O Sonho de Casper Libero: De 1968, mostra os trabalhos de construção do Edifício Gazeta, sede da Fundação Casper Libero e da TV Gazeta, em São Paulo.


Jornal do Brasil: Outro mergulho na imprensa foi em 1972, dentro das então novas instalações do Jornal do Brasil, mostrando em detalhes e técnicas de enquadramento como nasciam as notícias em outros tempos. Isto em pleno regime militar.
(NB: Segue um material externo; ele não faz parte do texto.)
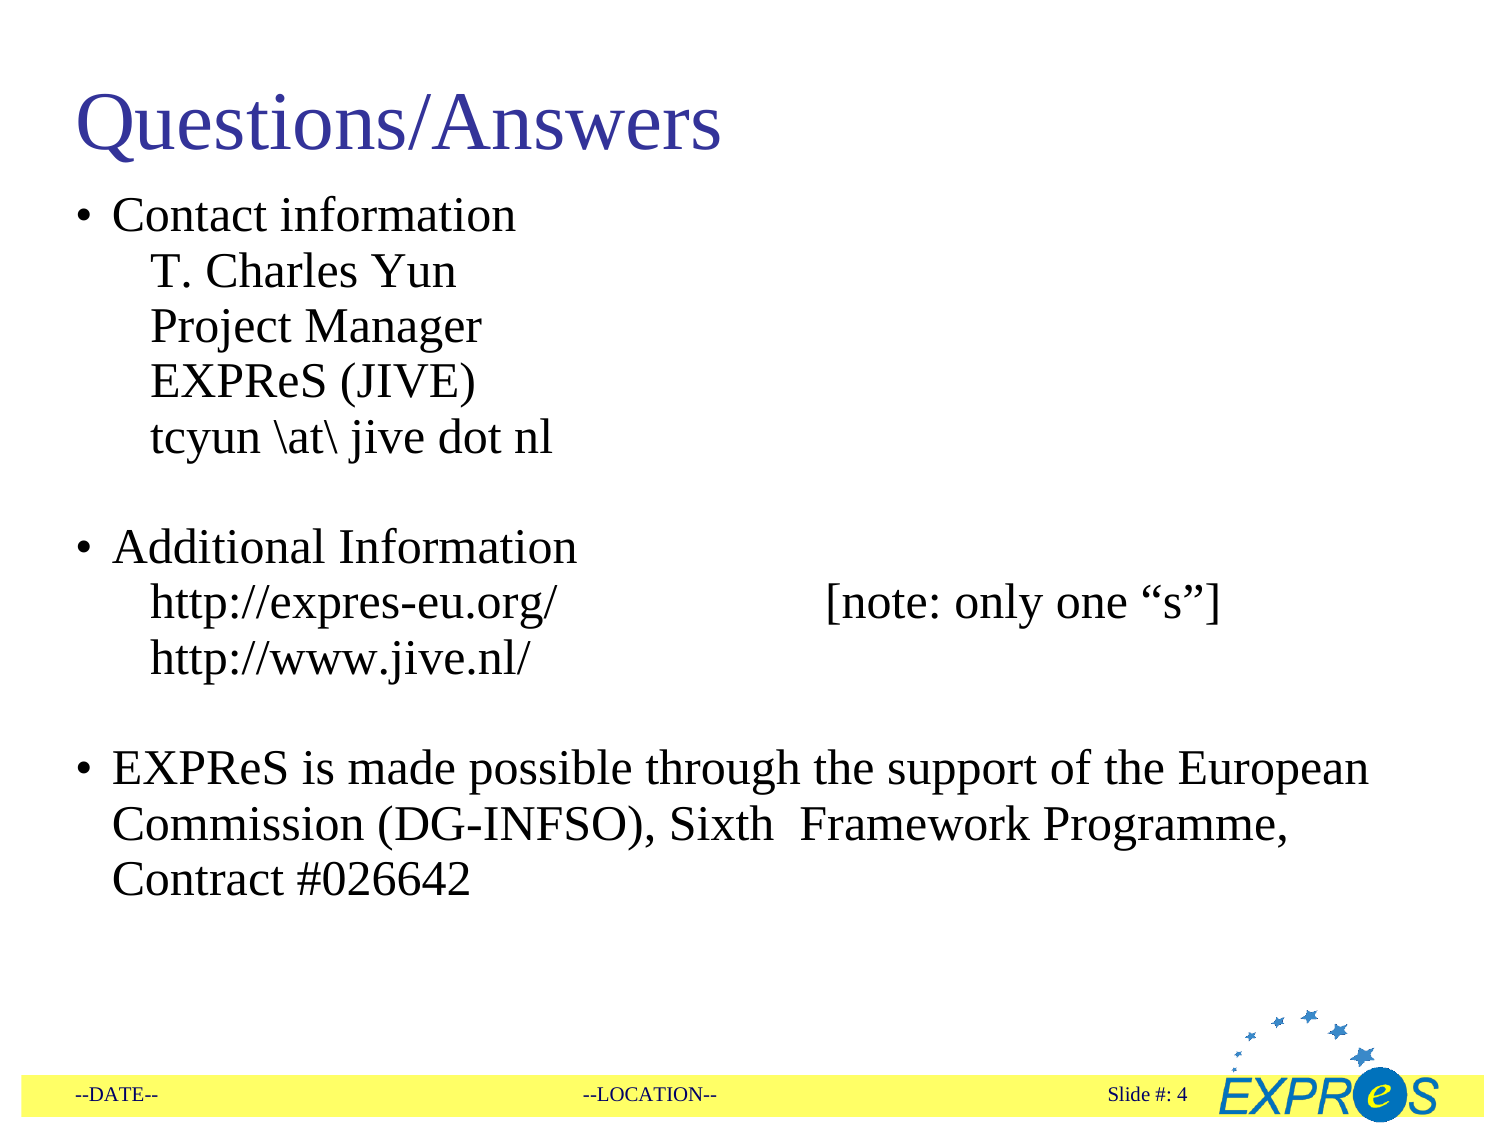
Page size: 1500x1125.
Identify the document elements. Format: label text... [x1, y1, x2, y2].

list Contact information T. Charles Yun Project Manager EXPReS (JIVE) tcyun \at\ jive dot nl Additional Information http://expres-eu.org/ [note: only one “s”] http://www.jive.nl/ EXPReS is made possible through the support of the European Commission (DG-INFSO), Sixth Framework Programme, Contract #026642 [75, 187, 1426, 1038]
title Questions/Answers [75, 71, 1426, 172]
picture [21, 1006, 1500, 1125]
O Último Apelo de Assis Chateaubriand: Imagens em filme do fundador da TV Tupi em vida, em 1961, depois de ser acometido por uma trombose que o deixou paralítico mas ainda ativo para escrever seus artigos. No vídeo, ele deixa um apelo pelo tratamento das crianças que sofriam de paralisias e outros males que dificultavam a locomoção. Infelizmente, apenas no início do documento há som.


A Missão do Correio Aéreo: Imagens dos anos 70, em homenagem ao brigadeiro Eduardo Gomes, retratando o serviço do Correio Aéreo Nacional, responsável pela ligação aos mais longínquos recantos através da correspondência, mostrando a integração pelo ar das capitais com o interior e a evolução das aeronaves utilizadas.


Poder Naval do Brasil: Um dos últimos filmes de Manzon, de 1984, mostrando o trabalho da Marinha do Brasil. O cineasta morreria em 1990, aos 75 anos.


Recuperação dos filmes: Para encerrar, o trabalho da Dana, fabricante nacional de peças automotivas, que foi responsável pela recuperação de parte do acervo de Jean Manzon e a qual deixamos nossos cumprimentos pela iniciativa.

Outra parte deste acervo pode ser encontrada nos canais jeanmanzonfan e Memória Capixaba, além de outros vídeos no YouTube.